105 thoughts on “Awareness VS. Understanding

    1. Hi! As of this very minute, only US and Canada can get the boxes. I’ll keep you posted when that expands. Hopefully you live in Canada?? 🙂 Hugs and love xox

  1. Caralyn, I love how you think and the balanced manner in which you articulate your perspective. I am blessed by your blog and light up when I get post notifications 😁. Oh, and I pray all goes well with your commercial (I know it will). Carry on, Souljah. 😘

    1. thank you friend. Gosh, that makes me smile. Thanks! I hope so! It’s supposed to rain and its an outdoor shoot! yikes! hugs to you xox

    1. thank you friend. captain the ship – haha you’re funny. i’d be honored simply to be one of the “mates” in charge of changing the chamber pots lol Hugs and love xox

    1. thank you Gorman. I definitely think so! thank you for being willing to join in the convo! Hugs and love xox

  2. Definitely this whole thing w weight watchers is cause for concern, glad you’re opening up the dialogue on this matter!

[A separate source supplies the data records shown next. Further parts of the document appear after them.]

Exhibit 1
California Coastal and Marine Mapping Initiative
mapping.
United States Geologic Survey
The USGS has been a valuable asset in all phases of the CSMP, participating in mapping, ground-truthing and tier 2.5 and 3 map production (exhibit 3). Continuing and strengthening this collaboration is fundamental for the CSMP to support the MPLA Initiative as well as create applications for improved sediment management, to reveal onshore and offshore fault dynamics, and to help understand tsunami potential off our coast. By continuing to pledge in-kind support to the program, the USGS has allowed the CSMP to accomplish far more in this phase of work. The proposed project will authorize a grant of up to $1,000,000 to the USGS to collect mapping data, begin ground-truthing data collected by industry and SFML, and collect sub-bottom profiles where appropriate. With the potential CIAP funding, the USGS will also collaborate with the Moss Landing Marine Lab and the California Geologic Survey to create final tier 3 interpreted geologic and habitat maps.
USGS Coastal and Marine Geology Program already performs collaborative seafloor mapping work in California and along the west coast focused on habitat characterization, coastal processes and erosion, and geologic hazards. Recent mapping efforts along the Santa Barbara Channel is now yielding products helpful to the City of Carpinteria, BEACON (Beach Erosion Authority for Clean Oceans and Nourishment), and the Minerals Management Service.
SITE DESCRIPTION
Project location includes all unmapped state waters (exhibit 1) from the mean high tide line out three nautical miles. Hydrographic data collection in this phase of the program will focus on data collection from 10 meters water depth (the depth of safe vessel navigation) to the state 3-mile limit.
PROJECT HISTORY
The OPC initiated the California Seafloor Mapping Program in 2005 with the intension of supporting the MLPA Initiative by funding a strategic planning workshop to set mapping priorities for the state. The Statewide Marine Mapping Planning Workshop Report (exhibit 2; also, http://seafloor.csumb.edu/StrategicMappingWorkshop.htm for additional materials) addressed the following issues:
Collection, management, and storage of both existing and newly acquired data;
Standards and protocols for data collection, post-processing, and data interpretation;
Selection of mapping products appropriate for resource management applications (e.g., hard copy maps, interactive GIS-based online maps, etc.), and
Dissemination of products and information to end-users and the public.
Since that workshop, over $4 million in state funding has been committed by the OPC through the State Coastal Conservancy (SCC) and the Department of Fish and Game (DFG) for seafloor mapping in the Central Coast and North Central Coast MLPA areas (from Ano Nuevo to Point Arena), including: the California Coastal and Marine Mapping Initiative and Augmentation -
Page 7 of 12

Best of luck on your commercial❤️

  3. Is there ever any good news in the news nowadays? The Oxfam thing, the weight watchers thing and a world without Billy Graham. Anyway, my friend wrote a song about her battles mirror mirror by Rosey Cale (shameless plug 😜) you should check it out and yes do a YouTube video, I very much miss your videos ❤️

    1. Hey Benny, I know it really has been a rough February. Oh wow I will definitely check our her videos. Hugs and love xox.

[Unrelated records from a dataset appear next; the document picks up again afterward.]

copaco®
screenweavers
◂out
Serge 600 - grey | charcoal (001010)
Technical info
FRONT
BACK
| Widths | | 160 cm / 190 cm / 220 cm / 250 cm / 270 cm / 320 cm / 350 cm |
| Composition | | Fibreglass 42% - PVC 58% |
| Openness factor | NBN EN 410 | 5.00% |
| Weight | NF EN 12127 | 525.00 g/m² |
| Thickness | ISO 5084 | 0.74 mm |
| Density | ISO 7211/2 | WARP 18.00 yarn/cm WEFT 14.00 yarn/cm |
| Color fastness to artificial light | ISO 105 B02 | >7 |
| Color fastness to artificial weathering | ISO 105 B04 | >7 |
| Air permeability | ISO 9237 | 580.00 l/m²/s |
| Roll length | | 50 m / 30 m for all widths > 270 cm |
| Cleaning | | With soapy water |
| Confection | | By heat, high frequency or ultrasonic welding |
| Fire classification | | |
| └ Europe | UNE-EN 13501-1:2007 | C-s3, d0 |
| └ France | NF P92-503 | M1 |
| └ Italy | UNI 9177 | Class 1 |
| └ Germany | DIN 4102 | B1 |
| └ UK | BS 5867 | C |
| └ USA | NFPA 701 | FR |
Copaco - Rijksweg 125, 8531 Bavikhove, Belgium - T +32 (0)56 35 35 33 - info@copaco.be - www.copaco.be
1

      1. Yes, I work with Oxfam on a twice weekly basis and please please do she is amazing both voice wise and human wise 😍 and I have done a blog post about her so you’ll have to look out for that 😍❤️

  4. Oh Miss Caralyn your words speak life. And are precisely why I have a distaste for the programs wherein the focus is the physical form rather than the health of the person. In focusing solely on our measurements we lose sight of, and fail to integrate our whole person. We are the sum of our parts, not our physical body only.

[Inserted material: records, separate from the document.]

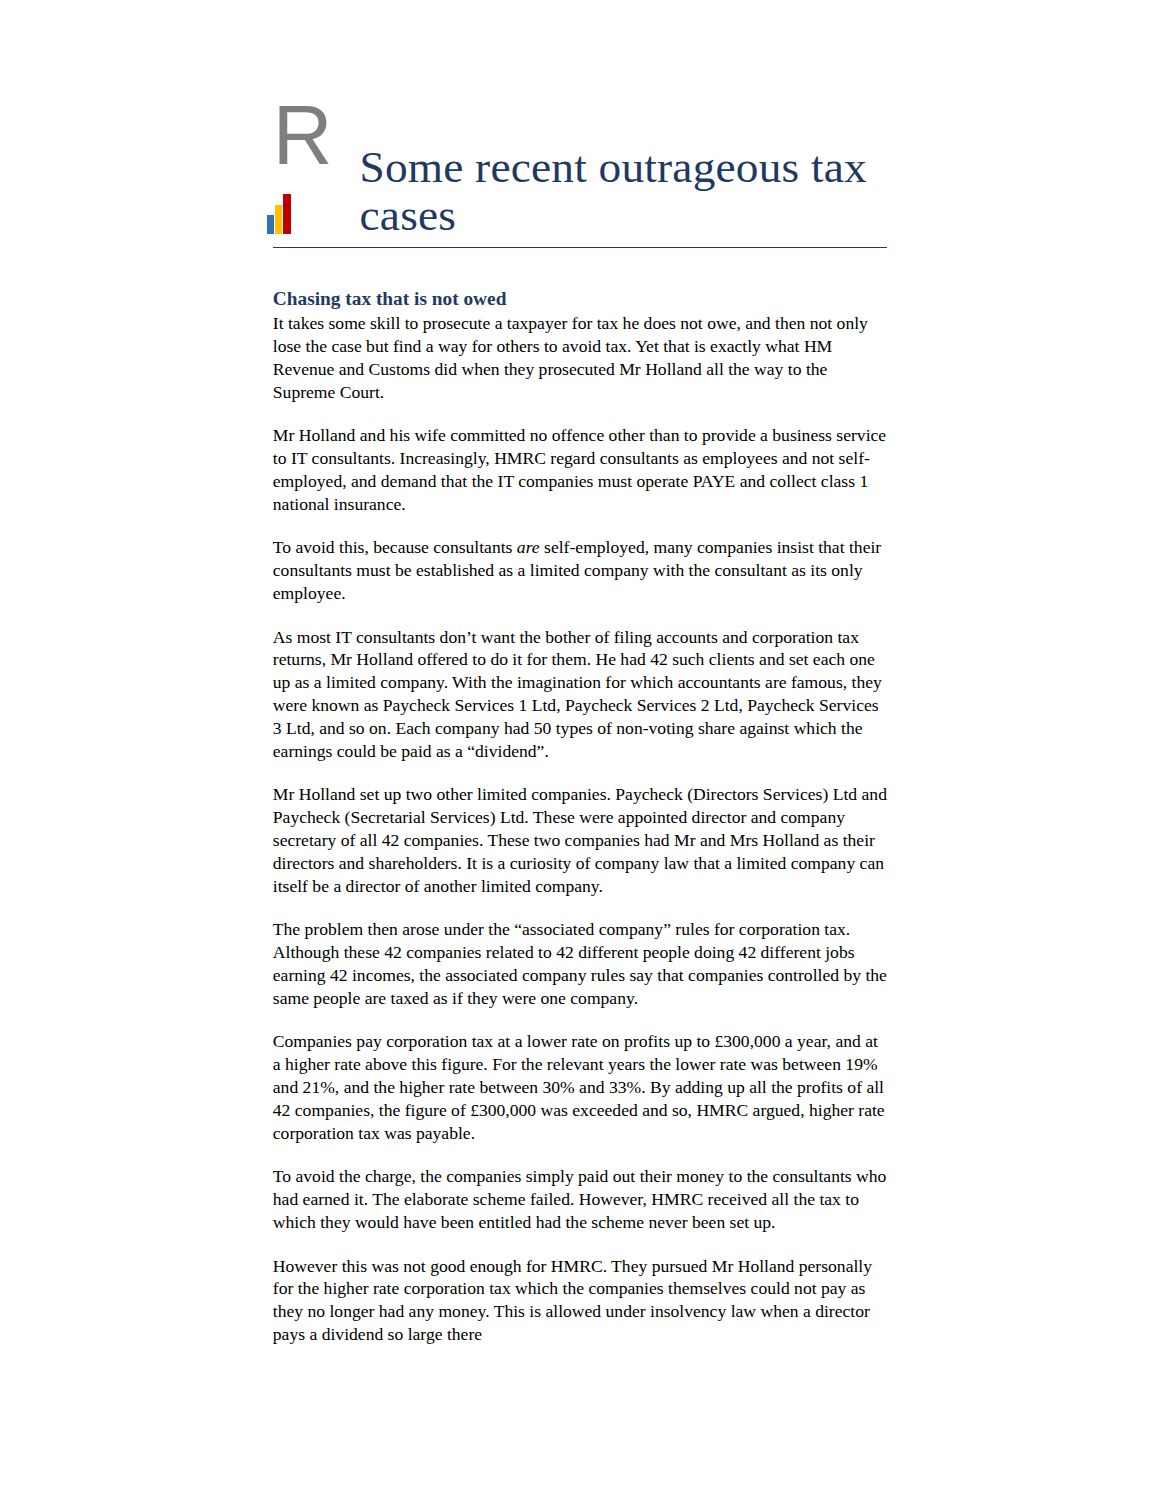R
Some recent outrageous tax cases
Chasing tax that is not owed
It takes some skill to prosecute a taxpayer for tax he does not owe, and then not only lose the case but find a way for others to avoid tax. Yet that is exactly what HM Revenue and Customs did when they prosecuted Mr Holland all the way to the Supreme Court.
Mr Holland and his wife committed no offence other than to provide a business service to IT consultants. Increasingly, HMRC regard consultants as employees and not self-employed, and demand that the IT companies must operate PAYE and collect class 1 national insurance.
To avoid this, because consultants are self-employed, many companies insist that their consultants must be established as a limited company with the consultant as its only employee.
As most IT consultants don’t want the bother of filing accounts and corporation tax returns, Mr Holland offered to do it for them. He had 42 such clients and set each one up as a limited company. With the imagination for which accountants are famous, they were known as Paycheck Services 1 Ltd, Paycheck Services 2 Ltd, Paycheck Services 3 Ltd, and so on. Each company had 50 types of non-voting share against which the earnings could be paid as a “dividend”.
Mr Holland set up two other limited companies. Paycheck (Directors Services) Ltd and Paycheck (Secretarial Services) Ltd. These were appointed director and company secretary of all 42 companies. These two companies had Mr and Mrs Holland as their directors and shareholders. It is a curiosity of company law that a limited company can itself be a director of another limited company.
The problem then arose under the “associated company” rules for corporation tax. Although these 42 companies related to 42 different people doing 42 different jobs earning 42 incomes, the associated company rules say that companies controlled by the same people are taxed as if they were one company.
Companies pay corporation tax at a lower rate on profits up to £300,000 a year, and at a higher rate above this figure. For the relevant years the lower rate was between 19% and 21%, and the higher rate between 30% and 33%. By adding up all the profits of all 42 companies, the figure of £300,000 was exceeded and so, HMRC argued, higher rate corporation tax was payable.
To avoid the charge, the companies simply paid out their money to the consultants who had earned it. The elaborate scheme failed. However, HMRC received all the tax to which they would have been entitled had the scheme never been set up.
However this was not good enough for HMRC. They pursued Mr Holland personally for the higher rate corporation tax which the companies themselves could not pay as they no longer had any money. This is allowed under insolvency law when a director pays a dividend so large there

    There is awareness/tolerance, “yes I know people suffer from ED” to understanding/compassion “my friend has an ED, let me learn what I can so I can be there for her, raise the bottom, and listen in her need.” Let me also be kind enough in my thoughts that “offering a cheeseburger” is not the right course of action. Ahh yes, there we are. Understanding.

    You are a gift Miss Caralyn.

    1. Thank you so much Teri, what a kind thing to say. That’s so true – we are so much more than a number or a dress size. Thanks for being such an awesome friend and person! You have a beautiful heart. Hugs and love xox

  5. Weight Watchers is a business, so I don’t think they would be offering teens free memberships unless they expect to get something out of it in the end.

  6. I will private message you as what I would like to comment and ask is not for everyone to see. Great post and I hope to hear from you soon about what you think.

    1. Meh, changed my mind. My questions are: At what point does obsessive turn into a eating disorder? Are eating disorders genetic or learned? Do you have to binge or purge to haven eating disorder? Thank you!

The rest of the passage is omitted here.